* Exercise *
Each line below that includes the word "Karlsruhe" is to be reported.

* Task inputs *

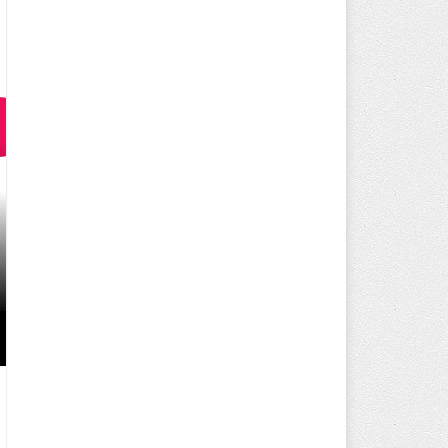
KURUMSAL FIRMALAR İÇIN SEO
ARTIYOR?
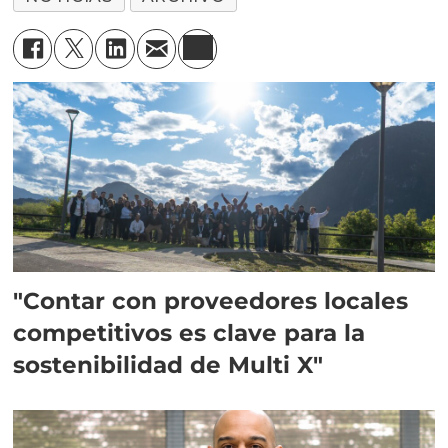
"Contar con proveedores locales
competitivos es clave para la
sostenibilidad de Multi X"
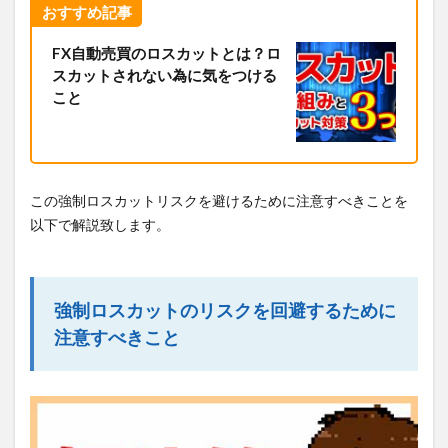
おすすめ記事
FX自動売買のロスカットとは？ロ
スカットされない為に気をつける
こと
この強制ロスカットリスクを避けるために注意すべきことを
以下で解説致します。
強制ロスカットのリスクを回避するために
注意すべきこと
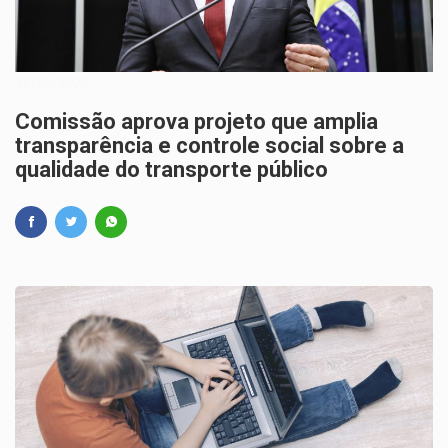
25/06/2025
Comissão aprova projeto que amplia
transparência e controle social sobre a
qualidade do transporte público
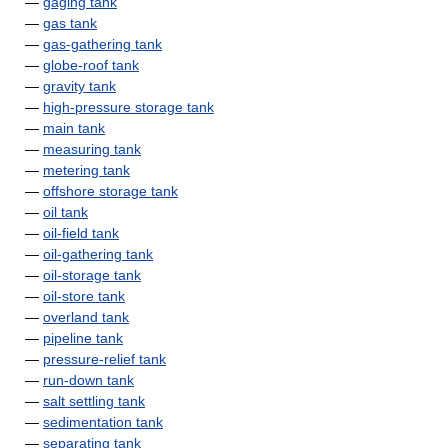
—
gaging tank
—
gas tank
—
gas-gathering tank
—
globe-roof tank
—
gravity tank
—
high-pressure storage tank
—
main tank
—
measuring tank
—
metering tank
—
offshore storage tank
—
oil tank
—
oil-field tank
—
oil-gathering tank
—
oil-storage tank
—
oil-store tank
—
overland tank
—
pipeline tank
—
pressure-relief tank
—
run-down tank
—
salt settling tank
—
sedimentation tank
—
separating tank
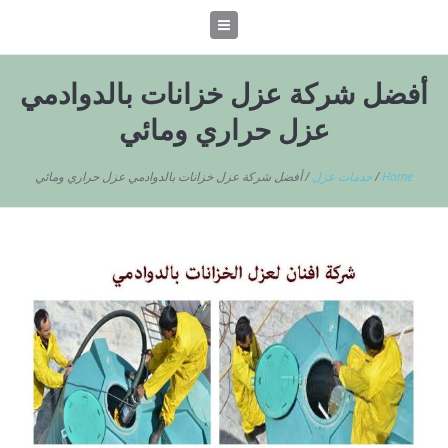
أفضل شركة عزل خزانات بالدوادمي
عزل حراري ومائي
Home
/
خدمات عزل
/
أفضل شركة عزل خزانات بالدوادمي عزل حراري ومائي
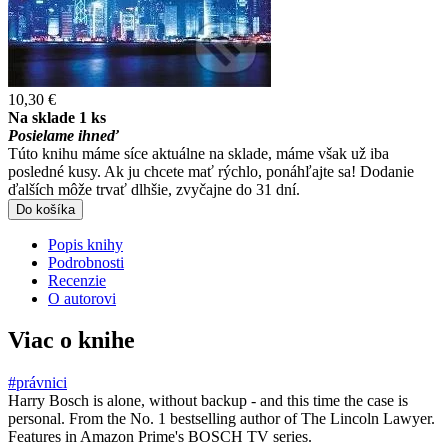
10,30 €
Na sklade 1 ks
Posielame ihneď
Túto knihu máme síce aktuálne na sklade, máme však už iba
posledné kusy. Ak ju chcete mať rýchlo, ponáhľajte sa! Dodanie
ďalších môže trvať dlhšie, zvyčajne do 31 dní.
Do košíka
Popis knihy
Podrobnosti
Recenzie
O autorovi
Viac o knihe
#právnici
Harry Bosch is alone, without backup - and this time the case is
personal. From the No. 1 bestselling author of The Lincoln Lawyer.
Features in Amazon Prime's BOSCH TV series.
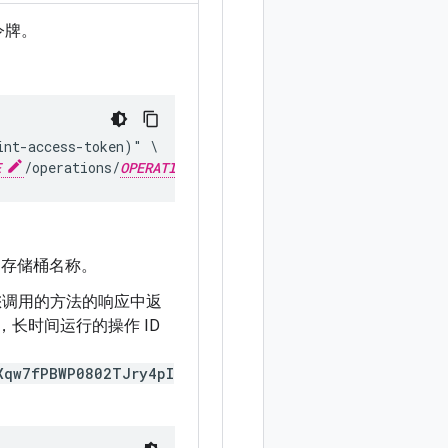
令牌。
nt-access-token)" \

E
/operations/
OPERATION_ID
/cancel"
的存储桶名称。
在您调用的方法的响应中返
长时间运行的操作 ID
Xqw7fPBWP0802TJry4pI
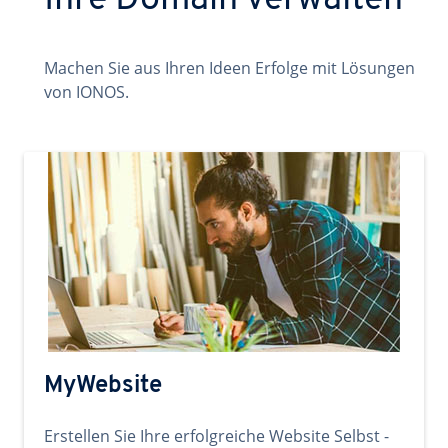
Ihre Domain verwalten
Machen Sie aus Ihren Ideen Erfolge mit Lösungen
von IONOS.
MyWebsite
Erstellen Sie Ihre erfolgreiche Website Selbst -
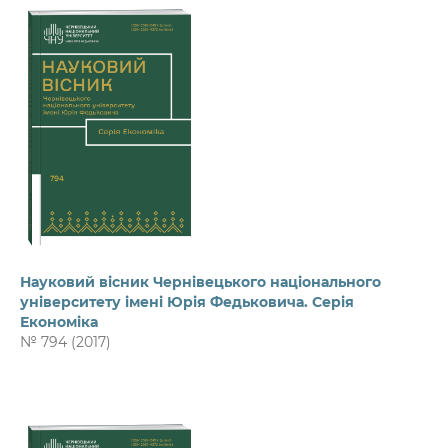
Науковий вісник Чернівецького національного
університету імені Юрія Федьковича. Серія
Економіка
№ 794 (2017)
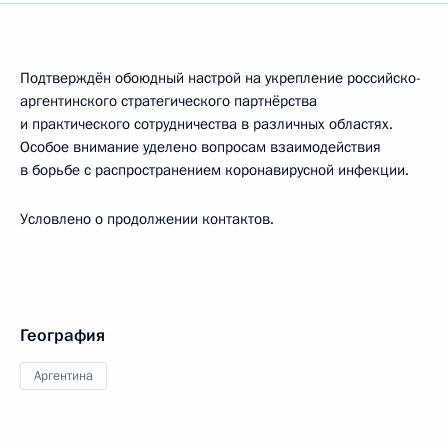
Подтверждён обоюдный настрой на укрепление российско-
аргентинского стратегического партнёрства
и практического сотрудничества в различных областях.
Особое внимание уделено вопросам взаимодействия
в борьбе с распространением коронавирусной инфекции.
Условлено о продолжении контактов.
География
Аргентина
...
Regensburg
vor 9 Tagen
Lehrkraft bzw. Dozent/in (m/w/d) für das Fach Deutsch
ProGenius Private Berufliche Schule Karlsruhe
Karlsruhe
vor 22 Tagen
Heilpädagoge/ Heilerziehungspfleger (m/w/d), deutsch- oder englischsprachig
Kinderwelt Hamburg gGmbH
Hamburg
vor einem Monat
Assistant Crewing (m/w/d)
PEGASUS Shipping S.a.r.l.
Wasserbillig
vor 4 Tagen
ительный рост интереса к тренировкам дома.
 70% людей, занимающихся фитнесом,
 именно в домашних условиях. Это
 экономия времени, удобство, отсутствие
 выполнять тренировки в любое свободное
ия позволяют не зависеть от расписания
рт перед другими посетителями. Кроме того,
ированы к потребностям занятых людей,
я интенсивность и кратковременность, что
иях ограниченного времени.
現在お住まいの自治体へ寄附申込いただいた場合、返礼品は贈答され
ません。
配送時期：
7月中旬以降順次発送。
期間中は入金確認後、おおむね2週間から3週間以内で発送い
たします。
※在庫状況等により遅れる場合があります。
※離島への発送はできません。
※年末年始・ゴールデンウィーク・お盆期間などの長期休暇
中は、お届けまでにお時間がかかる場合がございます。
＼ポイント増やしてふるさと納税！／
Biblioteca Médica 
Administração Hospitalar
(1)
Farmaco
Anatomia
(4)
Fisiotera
* * *
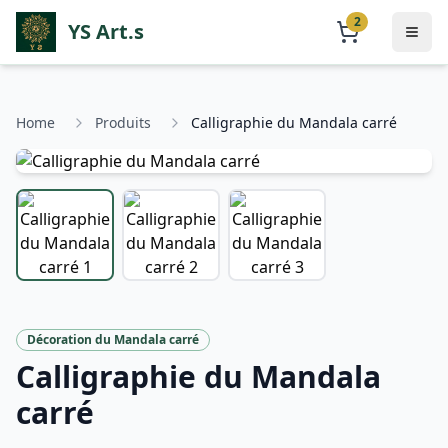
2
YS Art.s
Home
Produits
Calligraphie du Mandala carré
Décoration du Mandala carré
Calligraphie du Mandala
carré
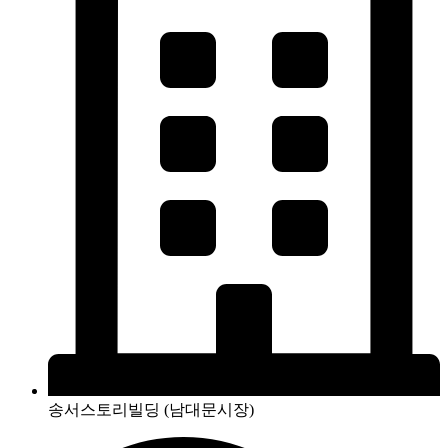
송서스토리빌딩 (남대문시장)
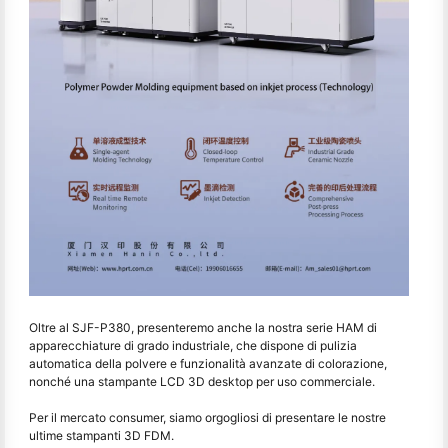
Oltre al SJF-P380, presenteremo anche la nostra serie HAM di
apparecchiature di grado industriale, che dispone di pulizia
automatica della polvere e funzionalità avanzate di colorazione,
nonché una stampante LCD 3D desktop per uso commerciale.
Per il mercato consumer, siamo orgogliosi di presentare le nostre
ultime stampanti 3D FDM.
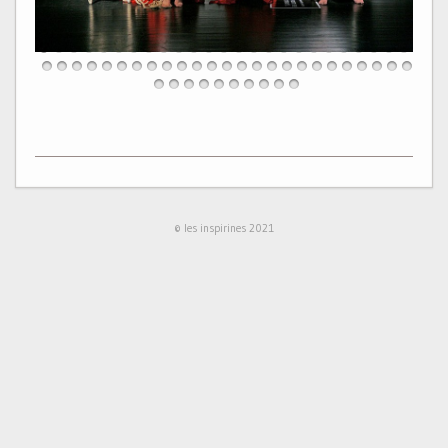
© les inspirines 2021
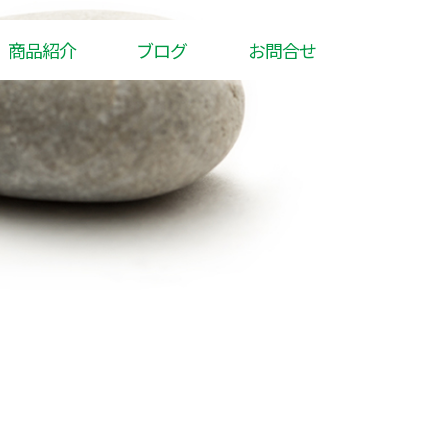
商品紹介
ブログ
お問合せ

* Your solution *
ProGenius Private Berufliche Schule Karlsruhe
Karlsruhe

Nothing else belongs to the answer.